Baitong incense clock
China, 19th century
A baitong copper banded incense clock of square format, retaining its original miniature shovel, cutting blade and stamping tool. The top tier is fitted with a lid that is pierced with four stylized characters, reading Yan Nian Yi Shou, meaning “to have a long life” or “longevity”, surrounded by T-shaped frets. It is inset with a removable tray, used to outline the pattern of the incense powder in the sand. The bottom tier stores a miniature shovel, a square stamping tool and a shaped cutting device. The base is stamped with two hallmarks, respectively reading Yun Bai (cloudy white) and Zhang Mingqi (a Chinese name).
Baitong was first known and used in China during the Qing dynasty. It became known in the West from imported wares called baitong (Mandarin) or paktong (Cantonese) (literally “white copper”), for which the silvery metal colour was used to imitate sterling silver. Chinese incense clocks have practical, recreational and religious uses. Practically, a clock needs to be able to tell the time. This can be done through sound, sight, touch or smell. There are early records of incense clocks being used in China from 1073 AD, where a severe drought in the countryside caused many municipal clepsydrae to stop working. Recreationally, powdered incense clocks were mainly used in China as personalised and portable time-keeping devices for homes.
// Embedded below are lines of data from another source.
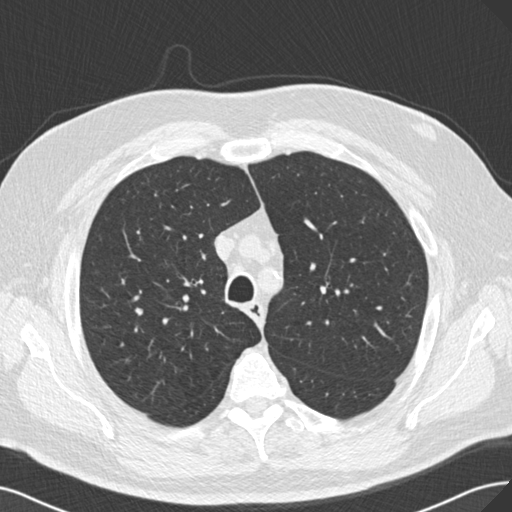
Low-dose screening chest CT, axial slice, baseline screening round, lung window (W 1500 / L -600 HU), slice 45 of 175 in the series. Male participant, aged 67 years at enrolment.
Expert-annotated lung lesion, bounding box (x1, y1, x2, y2) in pixels: (130, 303, 146, 321). No non-calcified nodule or mass ≥4 mm was recorded by the screening reader at this exam. Lung cancer was diagnosed 561 days after this screen: small cell carcinoma, NOS, right middle lobe, stage IA (AJCC 6th edition), 20 mm at pathology.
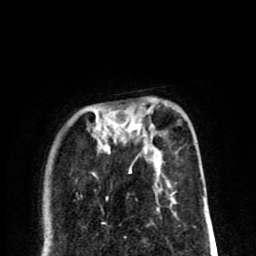
Breast MRI (dynamic contrast-enhanced), one axial slice. Position 24 of 80 along the scan axis. Cropped to one breast. Dynamic contrast-enhanced series, time point 2 of 8 at this slice position (early post-contrast). 1.5 T. TE 2.6 ms, TR 6.1 ms. 2 mm slice thickness. 256 × 256 image matrix, field of view 160 × 160 mm. Female patient.
Outlined on this slice (semi-automatically segmented with operator editing):
- enhancing-tissue mask used for the functional tumour volume (all voxels passing the contrast-enhancement thresholds inside the analysis volume; usually the tumour): bounding box <108,108,152,128> (left, top, right, bottom; pixels)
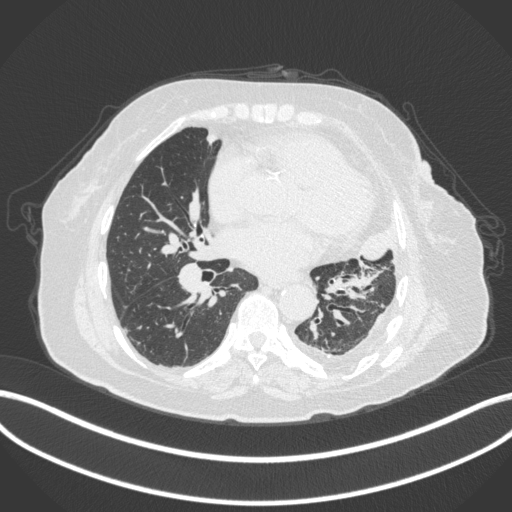
Chest CT, one axial slice; position 168 of 399 along the scan axis; lung window (W 1500 / L -600 HU); 1 mm slice thickness; 512 × 512 image matrix, field of view 400 × 400 mm. Female patient, age 75 years. Case-level facts recorded for this patient, not image findings: clinical TNM (as recorded): T3 N3 M1.
Structures marked on this image (rectangle marked by the reading radiologist):
- lung tumour (recorded histology: adenocarcinoma): bounding box [x1, y1, x2, y2] px = [355, 221, 393, 259]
Metals such as nickel, silver and pewter were lighter and smaller than their wood and stone predecessors and therefore became a popular gift used by Chinese scholars and intellectuals. Incense seals, sticks and spirals were also used for religious time telling, keeping the time during festivals and important rituals. The second mark on the base, Zhang Mingqi, was probably the reciever of the gift, or he was the patron.